* [Your goal]:
Each line in the entries below that contains the word "Gilberto" counts once. Report how many there are and nothing more.

── Data ──

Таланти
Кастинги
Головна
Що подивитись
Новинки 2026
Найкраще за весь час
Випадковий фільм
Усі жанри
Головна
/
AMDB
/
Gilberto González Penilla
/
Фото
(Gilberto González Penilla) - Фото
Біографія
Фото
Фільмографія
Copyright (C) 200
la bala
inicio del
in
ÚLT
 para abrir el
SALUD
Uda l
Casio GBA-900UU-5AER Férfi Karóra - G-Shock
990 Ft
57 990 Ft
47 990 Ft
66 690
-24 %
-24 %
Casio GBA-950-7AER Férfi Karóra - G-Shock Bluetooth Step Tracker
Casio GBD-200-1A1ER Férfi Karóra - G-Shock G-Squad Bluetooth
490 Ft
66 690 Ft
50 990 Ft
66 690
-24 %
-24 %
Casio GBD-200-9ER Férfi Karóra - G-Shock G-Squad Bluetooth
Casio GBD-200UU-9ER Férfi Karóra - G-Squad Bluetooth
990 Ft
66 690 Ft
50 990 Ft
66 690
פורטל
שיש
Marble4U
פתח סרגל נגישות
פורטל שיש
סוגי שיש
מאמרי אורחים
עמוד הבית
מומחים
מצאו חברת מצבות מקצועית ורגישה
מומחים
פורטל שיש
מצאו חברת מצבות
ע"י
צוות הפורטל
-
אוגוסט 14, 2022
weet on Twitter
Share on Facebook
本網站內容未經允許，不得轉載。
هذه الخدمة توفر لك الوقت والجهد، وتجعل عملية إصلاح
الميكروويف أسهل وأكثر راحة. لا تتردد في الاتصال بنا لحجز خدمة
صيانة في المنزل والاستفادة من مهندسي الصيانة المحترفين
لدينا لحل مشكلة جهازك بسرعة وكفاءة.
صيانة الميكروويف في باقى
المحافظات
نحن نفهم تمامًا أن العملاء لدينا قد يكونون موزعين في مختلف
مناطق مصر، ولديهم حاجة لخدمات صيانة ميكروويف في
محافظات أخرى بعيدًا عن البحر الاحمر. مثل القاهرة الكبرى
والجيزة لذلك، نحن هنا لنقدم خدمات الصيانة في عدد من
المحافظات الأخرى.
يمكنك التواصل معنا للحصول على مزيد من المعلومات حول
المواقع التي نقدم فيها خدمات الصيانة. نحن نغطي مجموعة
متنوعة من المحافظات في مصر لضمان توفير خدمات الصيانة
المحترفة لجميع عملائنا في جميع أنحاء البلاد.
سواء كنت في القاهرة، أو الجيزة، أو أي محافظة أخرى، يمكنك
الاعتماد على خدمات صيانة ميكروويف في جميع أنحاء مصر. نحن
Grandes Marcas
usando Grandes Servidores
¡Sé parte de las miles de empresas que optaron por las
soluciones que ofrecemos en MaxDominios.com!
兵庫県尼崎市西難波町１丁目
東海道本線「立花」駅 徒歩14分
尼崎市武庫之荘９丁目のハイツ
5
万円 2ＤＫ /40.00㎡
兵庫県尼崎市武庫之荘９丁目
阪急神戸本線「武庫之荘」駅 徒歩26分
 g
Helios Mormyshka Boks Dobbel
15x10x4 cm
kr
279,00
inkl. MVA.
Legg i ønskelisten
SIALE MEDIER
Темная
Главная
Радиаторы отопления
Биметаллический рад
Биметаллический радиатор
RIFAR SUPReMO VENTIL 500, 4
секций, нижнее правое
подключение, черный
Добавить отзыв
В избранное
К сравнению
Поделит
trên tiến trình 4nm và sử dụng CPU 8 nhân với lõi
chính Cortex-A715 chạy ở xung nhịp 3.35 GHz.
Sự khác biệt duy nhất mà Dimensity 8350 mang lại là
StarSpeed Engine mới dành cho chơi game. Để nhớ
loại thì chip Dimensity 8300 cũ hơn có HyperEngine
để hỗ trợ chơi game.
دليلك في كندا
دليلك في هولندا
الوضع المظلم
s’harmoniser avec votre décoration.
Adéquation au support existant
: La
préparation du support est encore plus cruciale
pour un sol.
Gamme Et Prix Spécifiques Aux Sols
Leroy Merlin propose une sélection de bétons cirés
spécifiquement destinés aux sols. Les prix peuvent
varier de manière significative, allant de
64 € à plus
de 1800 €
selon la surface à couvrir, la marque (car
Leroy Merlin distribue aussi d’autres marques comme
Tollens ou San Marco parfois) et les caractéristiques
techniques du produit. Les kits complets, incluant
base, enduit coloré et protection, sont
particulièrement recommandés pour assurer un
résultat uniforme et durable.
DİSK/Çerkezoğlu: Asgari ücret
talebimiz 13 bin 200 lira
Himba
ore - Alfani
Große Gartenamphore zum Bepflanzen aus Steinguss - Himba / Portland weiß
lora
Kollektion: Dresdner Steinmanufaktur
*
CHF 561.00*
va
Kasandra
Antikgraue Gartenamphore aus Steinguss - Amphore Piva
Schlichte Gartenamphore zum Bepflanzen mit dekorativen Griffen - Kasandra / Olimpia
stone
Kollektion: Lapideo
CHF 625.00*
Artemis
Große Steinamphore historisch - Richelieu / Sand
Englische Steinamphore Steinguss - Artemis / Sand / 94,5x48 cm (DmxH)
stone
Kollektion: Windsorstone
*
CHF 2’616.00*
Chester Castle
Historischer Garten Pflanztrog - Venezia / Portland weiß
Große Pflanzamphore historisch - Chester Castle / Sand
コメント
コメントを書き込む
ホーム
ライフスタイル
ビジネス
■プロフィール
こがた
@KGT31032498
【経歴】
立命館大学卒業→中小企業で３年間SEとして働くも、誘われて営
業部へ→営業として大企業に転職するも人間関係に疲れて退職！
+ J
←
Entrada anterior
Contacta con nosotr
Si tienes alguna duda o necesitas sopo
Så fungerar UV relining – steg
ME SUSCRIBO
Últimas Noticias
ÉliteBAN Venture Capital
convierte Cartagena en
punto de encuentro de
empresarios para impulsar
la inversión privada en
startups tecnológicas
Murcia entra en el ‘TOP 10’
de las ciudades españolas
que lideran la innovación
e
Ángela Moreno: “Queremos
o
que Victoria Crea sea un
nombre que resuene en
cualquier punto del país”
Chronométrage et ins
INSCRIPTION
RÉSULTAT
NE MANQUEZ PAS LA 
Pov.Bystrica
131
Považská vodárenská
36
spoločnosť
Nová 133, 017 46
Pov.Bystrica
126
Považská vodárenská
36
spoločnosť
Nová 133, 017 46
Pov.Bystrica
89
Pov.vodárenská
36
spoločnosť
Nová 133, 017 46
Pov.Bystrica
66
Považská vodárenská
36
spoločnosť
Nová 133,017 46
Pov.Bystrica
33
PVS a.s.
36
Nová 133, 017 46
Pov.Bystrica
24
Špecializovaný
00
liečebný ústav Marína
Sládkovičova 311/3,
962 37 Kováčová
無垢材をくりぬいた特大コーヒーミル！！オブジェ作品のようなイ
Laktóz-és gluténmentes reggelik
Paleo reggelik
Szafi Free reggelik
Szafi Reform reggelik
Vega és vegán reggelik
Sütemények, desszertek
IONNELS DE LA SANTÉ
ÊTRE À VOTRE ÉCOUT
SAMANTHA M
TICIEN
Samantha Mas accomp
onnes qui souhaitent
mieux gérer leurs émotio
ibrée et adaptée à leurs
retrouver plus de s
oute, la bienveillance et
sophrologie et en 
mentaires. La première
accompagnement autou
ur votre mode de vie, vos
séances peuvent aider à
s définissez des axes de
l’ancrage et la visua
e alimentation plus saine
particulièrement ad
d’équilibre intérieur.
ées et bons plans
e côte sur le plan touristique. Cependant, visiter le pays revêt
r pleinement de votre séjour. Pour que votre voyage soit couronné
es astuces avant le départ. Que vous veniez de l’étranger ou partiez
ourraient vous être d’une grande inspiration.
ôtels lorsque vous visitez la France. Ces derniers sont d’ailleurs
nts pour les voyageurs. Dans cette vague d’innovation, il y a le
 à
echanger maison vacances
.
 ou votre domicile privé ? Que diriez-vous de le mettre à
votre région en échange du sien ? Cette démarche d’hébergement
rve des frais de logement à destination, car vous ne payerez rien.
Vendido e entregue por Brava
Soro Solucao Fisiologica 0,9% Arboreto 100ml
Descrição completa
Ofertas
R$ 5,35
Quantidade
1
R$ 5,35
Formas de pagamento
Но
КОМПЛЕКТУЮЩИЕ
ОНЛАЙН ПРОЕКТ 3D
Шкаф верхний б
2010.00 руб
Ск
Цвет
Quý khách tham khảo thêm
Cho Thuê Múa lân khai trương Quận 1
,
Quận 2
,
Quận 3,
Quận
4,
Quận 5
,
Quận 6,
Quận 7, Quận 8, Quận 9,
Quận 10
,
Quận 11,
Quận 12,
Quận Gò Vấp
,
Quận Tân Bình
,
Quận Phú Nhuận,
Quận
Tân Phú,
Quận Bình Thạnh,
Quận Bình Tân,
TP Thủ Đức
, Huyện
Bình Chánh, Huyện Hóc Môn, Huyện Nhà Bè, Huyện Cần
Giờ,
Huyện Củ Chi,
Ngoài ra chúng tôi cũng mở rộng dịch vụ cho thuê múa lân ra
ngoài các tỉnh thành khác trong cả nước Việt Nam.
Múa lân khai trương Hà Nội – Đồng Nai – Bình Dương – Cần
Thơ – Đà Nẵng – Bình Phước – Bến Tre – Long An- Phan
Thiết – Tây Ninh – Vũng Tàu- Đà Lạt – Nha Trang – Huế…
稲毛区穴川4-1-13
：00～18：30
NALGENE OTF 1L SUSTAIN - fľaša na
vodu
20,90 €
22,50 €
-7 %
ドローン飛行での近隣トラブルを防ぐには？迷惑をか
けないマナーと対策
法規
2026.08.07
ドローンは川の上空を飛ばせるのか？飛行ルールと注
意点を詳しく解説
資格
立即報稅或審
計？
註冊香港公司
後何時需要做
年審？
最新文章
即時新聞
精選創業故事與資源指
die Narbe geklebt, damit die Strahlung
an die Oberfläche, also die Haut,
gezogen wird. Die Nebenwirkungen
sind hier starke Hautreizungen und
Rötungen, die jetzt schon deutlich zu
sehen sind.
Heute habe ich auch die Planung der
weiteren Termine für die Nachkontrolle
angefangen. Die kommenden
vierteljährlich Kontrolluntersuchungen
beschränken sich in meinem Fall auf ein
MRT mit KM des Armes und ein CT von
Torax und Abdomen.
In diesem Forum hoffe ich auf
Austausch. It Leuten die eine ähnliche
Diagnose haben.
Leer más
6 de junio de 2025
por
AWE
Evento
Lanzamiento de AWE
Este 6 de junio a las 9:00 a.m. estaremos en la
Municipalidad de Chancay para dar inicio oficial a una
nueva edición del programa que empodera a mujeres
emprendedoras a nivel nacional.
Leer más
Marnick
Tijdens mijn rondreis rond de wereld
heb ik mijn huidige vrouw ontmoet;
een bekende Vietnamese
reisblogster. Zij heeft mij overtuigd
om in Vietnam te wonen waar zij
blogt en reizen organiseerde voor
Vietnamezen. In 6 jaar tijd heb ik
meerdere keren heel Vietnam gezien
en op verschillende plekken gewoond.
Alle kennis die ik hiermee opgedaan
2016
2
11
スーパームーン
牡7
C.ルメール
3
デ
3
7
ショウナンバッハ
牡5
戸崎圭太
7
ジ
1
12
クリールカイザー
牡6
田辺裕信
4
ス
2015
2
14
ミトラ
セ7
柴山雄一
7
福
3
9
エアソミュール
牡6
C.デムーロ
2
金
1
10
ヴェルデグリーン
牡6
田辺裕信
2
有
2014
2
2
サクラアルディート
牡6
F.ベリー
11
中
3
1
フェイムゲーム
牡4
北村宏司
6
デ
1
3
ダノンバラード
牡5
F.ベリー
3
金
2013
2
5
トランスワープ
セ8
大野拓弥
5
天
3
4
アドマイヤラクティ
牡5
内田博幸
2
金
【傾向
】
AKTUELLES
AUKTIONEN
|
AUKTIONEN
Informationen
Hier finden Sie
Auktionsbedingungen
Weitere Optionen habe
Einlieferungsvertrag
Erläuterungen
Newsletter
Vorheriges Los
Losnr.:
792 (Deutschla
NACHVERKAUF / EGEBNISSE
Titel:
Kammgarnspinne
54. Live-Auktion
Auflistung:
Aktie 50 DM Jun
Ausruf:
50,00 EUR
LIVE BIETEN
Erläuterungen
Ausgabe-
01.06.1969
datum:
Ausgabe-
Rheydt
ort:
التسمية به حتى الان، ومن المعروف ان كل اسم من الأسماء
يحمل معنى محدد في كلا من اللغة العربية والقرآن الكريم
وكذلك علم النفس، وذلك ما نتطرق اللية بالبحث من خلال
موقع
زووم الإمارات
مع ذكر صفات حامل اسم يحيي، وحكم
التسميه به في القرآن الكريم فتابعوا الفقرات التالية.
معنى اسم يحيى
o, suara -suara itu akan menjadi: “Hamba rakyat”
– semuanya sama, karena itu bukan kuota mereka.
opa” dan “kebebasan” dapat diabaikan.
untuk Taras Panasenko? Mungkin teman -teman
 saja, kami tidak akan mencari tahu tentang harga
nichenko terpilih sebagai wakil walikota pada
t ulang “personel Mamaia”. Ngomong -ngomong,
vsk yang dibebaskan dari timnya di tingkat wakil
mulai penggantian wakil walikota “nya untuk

───

* [Result of this task]:
2